My mom had never thought of the investment of time and energy like that, the cost outside of the dollars. I asked her why she hadn’t invited a friend to go with her. She said she felt like it would be a lot of work to try to bridge the gap between her friend and her family, like she would have to entertain them and be “on”. I asked her if she had realized that she can’t be her whole self, her whole self that she is with her friends, in front of her family. She hadn’t.

It takes years to be molded into to a place where you are living your life in ways that make other people happy exclusively. Often we are shaped by the parenting styles, traumas and religions we grow up in and that influences this. Breeding of codependency. It takes a significant amount of time to practice unwinding it, too. I am grateful to be in a place, after many years in relationships with addicts and serving as codependent, to be in a place where my sole question is “Is this best for Bailey?” Is it best for me? Knowing that being best for me means also best for my kids and my world - in that order. I flexed this when I left my marriage. Staying in a marriage for the kids wouldn’t have been best. It would have robbed them of the opportunity to see a healthy relationship, love and affection, happiness, shared responsibility and partnership. In lieu, they would have been left with a major depressive mother to care for them. It would have been better on paper but it would not have been better for their life and the lessons needed for them to healthily grow in their life.

I hear people talk all the time about that analogy where you put your own oxygen mask on before your child’s on the plan and it is used in comparison of exercise or developing healthy habits. The same is true for career and relationship (familial or beyond) advice - if its not best for you individually then there is no way in hell that it will be good for your kids or whoever else is involved, truly. Your kids are your dependents. Not just when you file taxes and register them for school but every single day. Every single day they depend on you to guide them, teach them, model for them. True friendship is rooted in being your whole self. We cannot afford to betray ourselves as members of society. We simply cannot raise and influence more people to grow up and do the same.

“A berm overlooking a pond in Vermont. The lip of the Grand Canyon at sunset. A seat on the subway. And something bad will have happened: You will have lost someone you loved, or failed at something at which you badly wanted to succeed. And sitting there, you will fall into the center of yourself. You will look for some core to sustain you. And if you have been perfect all your life and have managed to meet all the expectations of your family, your friends, your community, your society, chances are excellent that there will be a black hole where that core ought to be. I don’t want anyone I know to take that terrible chance.
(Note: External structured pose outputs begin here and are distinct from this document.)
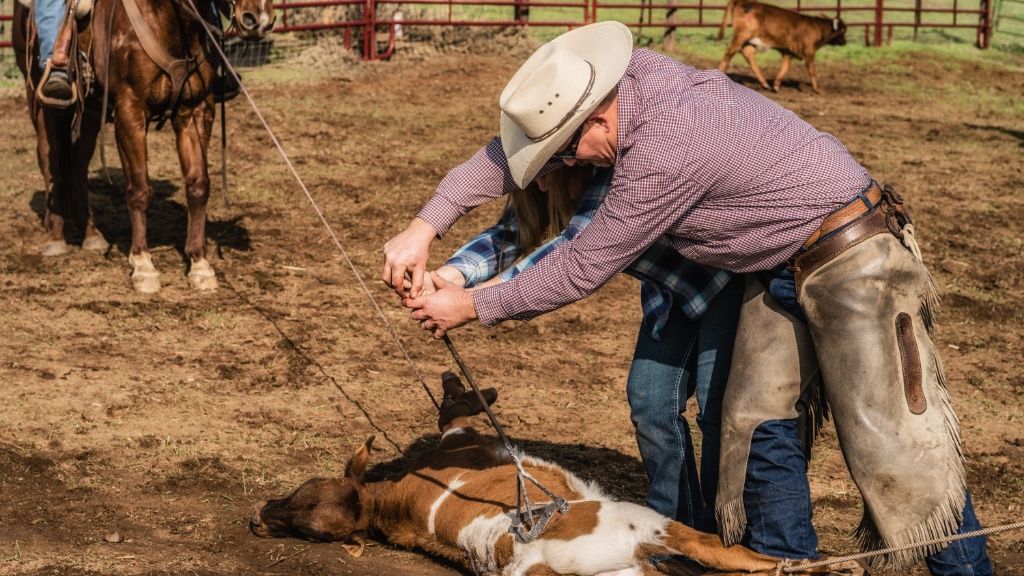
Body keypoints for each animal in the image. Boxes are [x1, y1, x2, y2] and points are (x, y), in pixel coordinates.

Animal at [14, 0, 276, 289]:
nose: (259, 20)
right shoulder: (131, 110)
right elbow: (139, 189)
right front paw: (143, 265)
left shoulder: (196, 109)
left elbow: (198, 185)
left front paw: (199, 264)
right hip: (41, 102)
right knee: (51, 162)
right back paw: (55, 236)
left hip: (90, 111)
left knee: (79, 164)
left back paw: (91, 233)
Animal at [251, 373, 802, 573]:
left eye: (305, 492)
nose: (258, 518)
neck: (391, 501)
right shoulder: (460, 439)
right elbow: (454, 413)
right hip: (651, 525)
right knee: (737, 557)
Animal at [712, 1, 847, 93]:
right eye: (843, 30)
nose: (845, 42)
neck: (817, 27)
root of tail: (742, 2)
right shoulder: (809, 51)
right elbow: (811, 70)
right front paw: (817, 89)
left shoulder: (788, 52)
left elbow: (785, 67)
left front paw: (776, 85)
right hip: (741, 36)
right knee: (730, 51)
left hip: (749, 40)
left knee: (748, 54)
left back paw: (765, 83)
And the only way to avoid it is to listen to that small voice inside you that tells you to make mischief, to have fun, to be contrarian, to go another way. George Elliot wrote, ‘It is never too late to be what you might have been.’ It is never too early, either.” — Anna Quindlen

So, the cruise verdict?? I’ll be spending a week in Mexico with my mom in October instead. An exquisite view will never triumph my inner peace.